干血流：贝伐珠单抗对室管膜下区胶质母细胞瘤患者生存的有利影响。

目的：血管生成是胶质母细胞瘤（GBM）肿瘤发生的关键步骤。贝伐单抗是一种抗血管内皮生长因子药物，已被批准用于 GBM 的二线治疗。胶质瘤干细胞可能是 GBM 的起源细胞，在血管生成中发挥着积极作用。脑室下区（SVZ）是大脑最大的神经干细胞库，该区域附近的GBM（SVZ GBM）预后较差。本研究旨在评估贝伐单抗二线治疗对SVZ GBM患者生存期的潜在影响：方法：对2011年1月1日至2021年12月12日期间接受治疗的新确诊SVZ GDM成人患者的电子病历进行回顾性研究。比较了首次复发后接受贝伐单抗治疗的患者与未接受此类治疗的患者的临床、手术、放射学和结果参数：结果：组群包括 67 名患者。45人（67.1%）在首次复发后接受了贝伐单抗治疗，22人（32.9%）未接受治疗。各组间唯一有统计学意义的差异是再次手术率，未使用贝伐单抗组的再次手术率更高（40.9% 对 15.6%；P = 0.023），这表明各组的治疗效果相当一致。总的来说，贝伐单抗作为二线治疗并不影响SVZ GBM病例的OS。然而，贝伐珠单抗可明显延长首次复发后的生存时间，平均延长时间超过4个月，包括调整再次手术变量后（HR = 0.57，95%CI = 0.34-0.94，P = 0.028 和 HR = 0.57，95%CI = 0.34-0.97，PV = 0.038；分别为0.57和0.97）。此外，如果调整从诊断到首次复发的时间，贝伐单抗治疗也与OS延长相关（HR = 0.58；P = 0.043）。在一项亚组分析中，将同时接受再次手术和贝伐单抗治疗的患者与接受任何其他治疗的患者进行比较，结果显示，在整个队列中，接受联合治疗的患者平均OS最长（22.16 ± 7.81 m vs. 13.60 ± 6.86，p = 0.049；HR = 0.361 95%CI 0.108-1.209，p = 0.085）：结论：贝伐单抗作为二线疗法用于SVZ GBM病例，即使作为单药治疗，也可能对复发后的存活率产生积极影响。此外，在某些尚未确定的亚群中，贝伐单抗甚至可以延长总生存期。要准确确定哪些 SVZ GBM 患者最受益于抗血管生成疗法，还需要进一步的研究。

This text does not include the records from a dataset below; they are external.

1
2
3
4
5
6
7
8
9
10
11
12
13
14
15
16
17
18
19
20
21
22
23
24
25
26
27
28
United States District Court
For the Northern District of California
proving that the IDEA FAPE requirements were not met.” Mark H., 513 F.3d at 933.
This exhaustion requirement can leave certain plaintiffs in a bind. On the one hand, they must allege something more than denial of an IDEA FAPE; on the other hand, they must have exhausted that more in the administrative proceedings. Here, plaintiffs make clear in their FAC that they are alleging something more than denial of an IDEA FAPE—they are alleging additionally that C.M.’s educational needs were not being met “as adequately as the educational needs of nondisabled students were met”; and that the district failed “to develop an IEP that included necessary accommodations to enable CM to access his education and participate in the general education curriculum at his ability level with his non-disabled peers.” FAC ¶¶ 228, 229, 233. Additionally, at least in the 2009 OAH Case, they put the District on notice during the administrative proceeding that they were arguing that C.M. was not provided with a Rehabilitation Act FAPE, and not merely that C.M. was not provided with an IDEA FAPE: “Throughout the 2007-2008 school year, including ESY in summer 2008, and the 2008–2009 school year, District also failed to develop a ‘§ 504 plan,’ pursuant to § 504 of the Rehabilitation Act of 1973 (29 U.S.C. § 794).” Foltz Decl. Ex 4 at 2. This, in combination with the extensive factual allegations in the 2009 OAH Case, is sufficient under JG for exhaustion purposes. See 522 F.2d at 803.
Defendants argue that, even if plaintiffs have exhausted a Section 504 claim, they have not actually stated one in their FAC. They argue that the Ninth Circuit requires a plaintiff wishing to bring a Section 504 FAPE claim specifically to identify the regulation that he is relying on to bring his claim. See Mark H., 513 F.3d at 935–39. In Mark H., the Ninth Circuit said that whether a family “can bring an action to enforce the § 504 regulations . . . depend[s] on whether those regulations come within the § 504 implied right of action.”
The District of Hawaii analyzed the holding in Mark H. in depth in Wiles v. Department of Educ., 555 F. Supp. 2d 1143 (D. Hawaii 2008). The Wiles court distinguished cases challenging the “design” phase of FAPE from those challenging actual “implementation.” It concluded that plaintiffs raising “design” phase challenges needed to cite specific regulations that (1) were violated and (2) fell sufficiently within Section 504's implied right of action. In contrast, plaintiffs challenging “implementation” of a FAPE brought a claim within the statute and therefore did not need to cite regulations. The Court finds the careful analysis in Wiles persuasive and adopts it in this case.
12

本文章由计算机程序翻译，如有差异，请以英文原文为准。

求助全文

约1分钟内获得全文求助全文

来源期刊

Journal of Neuro-Oncology 医学-临床神经学

CiteScore

6.60

自引率

7.70%

发文量

277

审稿时长

3.3 months

期刊介绍： The Journal of Neuro-Oncology is a multi-disciplinary journal encompassing basic, applied, and clinical investigations in all research areas as they relate to cancer and the central nervous system. It provides a single forum for communication among neurologists, neurosurgeons, radiotherapists, medical oncologists, neuropathologists, neurodiagnosticians, and laboratory-based oncologists conducting relevant research. The Journal of Neuro-Oncology does not seek to isolate the field, but rather to focus the efforts of many disciplines in one publication through a format which pulls together these diverse interests. More than any other field of oncology, cancer of the central nervous system requires multi-disciplinary approaches. To alleviate having to scan dozens of journals of cell biology, pathology, laboratory and clinical endeavours, JNO is a periodical in which current, high-quality, relevant research in all aspects of neuro-oncology may be found.